Creating and attaching external volumes is one of those things in administration that is really nice to know how to do but for me is also one that doesn’t happen every day so it is really easy to forget how to do which makes it a little bit more painful, especially with deadlines and people watching over your shoulder.  So, having said that, I think it is probably worth writing a post about how to do it because it happens just enough that I have trouble getting everything straight, and I’m sure others run in to this as well, so that’s what I will be writing about today.

There is  good documentation for how to do this but there are a lot of separate steps so consolidating the components might be helpful to readers who stumble across this.  I’m sure there are other ways to accomplish this but I don’t think it is necessary to cover everything here.

Create your “floating volume”

This step is straight forward.  In the AWS EC2 console choose the type of volume this will be (SSD or magnetic), availability zone, and any other options here.

create ebs volume

After your volume has been created you will want to attach it to an instance.  This part is important because the changes could break your OS volume if you write to your fstab file incorrectly.  In this example I am choosing to attach the EBS volume as /dev/xvdf, but you could name it differently if it corresponds to your setup.

attach ebs volume

After the volume has been mounted you can check that it has been picked up by the OS by either checking the /dev directory or by running fdisk -l and looking for the size of the disk you just attached.

It is worth pointing out that all of the steps in the AWS console can alternatively be done with the aws-cli tool.  It is probably easier but for the sake of time and illustration I am leaving those steps out.  Feel free to reach out if you are interested in the cli tool and I can update this post.

If you run fdisk -l you will notice that the device is empty, so you will need to format the disk.  In this instance I am formatting the disk as ext4.  So use the following command to format it.

sudo mkfs.ext4 /dev/xvdf

After the volume has been formatted you can mount it to your OS.

Attaching the volume

sudo mkdir /data
sudo mount -t ext4 /dev/xvdf /data

If you need to resize the filesystem for whatever reason, you can use the resize2fs command.

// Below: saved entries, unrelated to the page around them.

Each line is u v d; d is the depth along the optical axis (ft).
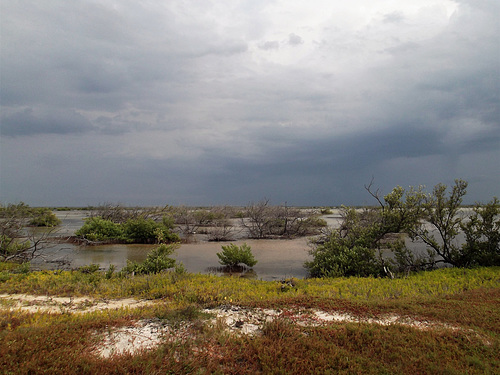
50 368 15.53
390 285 39.91
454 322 24.64
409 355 19.33
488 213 54.90
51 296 35.06
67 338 19.19
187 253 74.33
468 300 30.35
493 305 28.14
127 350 18.81
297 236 104.68
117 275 45.98
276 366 17.80
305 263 56.54
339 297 32.71
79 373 15.81
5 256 60.80
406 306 27.86
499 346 20.40
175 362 17.44
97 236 88.12
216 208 154.10
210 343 19.92
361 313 26.63
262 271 57.00
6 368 15.21
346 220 71.36
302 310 26.96
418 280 42.88
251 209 113.19
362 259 52.90
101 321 22.56
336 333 21.85
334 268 51.08
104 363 16.60
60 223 139.03
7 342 17.37
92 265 50.52
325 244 58.44
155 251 55.36
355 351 19.93
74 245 85.61
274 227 109.81
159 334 21.26
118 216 121.49
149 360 17.25
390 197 58.13
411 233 58.95
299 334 21.59
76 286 39.04
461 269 50.29
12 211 74.38
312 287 38.83
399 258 55.16
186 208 133.59
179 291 35.45
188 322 23.29
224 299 30.78
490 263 52.60
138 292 38.01
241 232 113.09
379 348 20.08
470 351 19.99
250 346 19.81
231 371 17.25
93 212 125.59
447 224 57.36
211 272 56.13
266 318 24.91
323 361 18.37
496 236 54.44
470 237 56.03
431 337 21.52
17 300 32.65
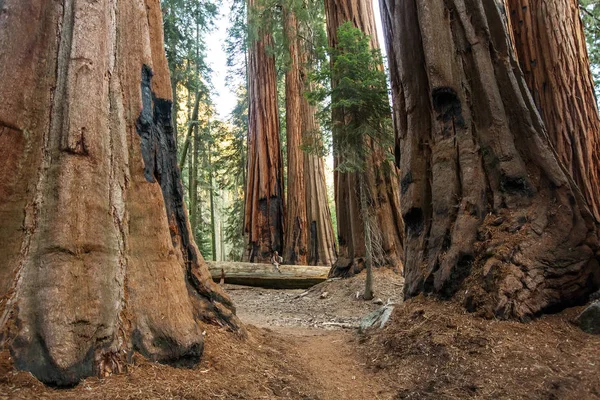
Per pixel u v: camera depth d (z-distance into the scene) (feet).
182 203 13.78
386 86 29.01
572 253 14.12
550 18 19.16
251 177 62.90
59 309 8.48
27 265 8.96
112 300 9.46
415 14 19.83
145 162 11.86
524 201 15.51
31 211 9.53
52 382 7.83
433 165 18.16
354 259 36.47
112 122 11.31
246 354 11.98
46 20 11.12
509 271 13.89
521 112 16.58
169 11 57.47
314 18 59.16
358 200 36.22
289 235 59.52
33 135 10.19
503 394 10.07
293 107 64.18
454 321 13.65
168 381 8.96
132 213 11.04
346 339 17.61
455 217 16.69
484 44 17.78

sudo resize2fs <mount point>
sudo resize2fs /dev/xvdf

Here you will create the directory (if it doesn’t already exist) to mount the volume to and then mount it.  At this point it would be fine to be done if you just needed temporary access to the storage on this device.  But if you want your mount to persist and to survive a reboot then you just add an entry to your /etc/fstab file to make sure the /data directory gets the volume mounted to it after a reboot.  Something like the following would work.

/dev/xvdf       /data   ext4    defaults,nobootwait        0       0

The entry is pretty easy to follow but may be confusing for those who are not familiar with how fstab works.  I will break down the various components here.

The first parameter is the location of the volume (/dev/xvdf) and is referred to as the file_system field.

The second parameter specifies where to mount the volume to (/data) and is referred to as the dir field.

The third field is the type.  This is where you specify the file system type or device to be mounted.  If you didn’t format this volume previously it would crate problems for OS when it tried to load in your volume from this file.

The fourth section is the options for the mount.  Here, the defaults,nobootwait section is very important.  If you don’t have the nobootwait option specified here then your OS could potentially hang on boot up if it couldn’t find the specified volume, so this option helps escape it if there are any problems.

The fifth field is to either enable or disable the dump option.  Unless you are familiar with or use the dump command you will almost always set this to 0.

The last section is the pass section.  This simply tells the OS if it should run an fsck or not on this volume.  Here I have it set to 0 so it doesn’t get checked but for OS volumes, this could be important to turn on.

Next steps

There are many more things you can do with fstab so if you are interested in other options for how to mount volumes you can look at the fstab documentation for more insights and information.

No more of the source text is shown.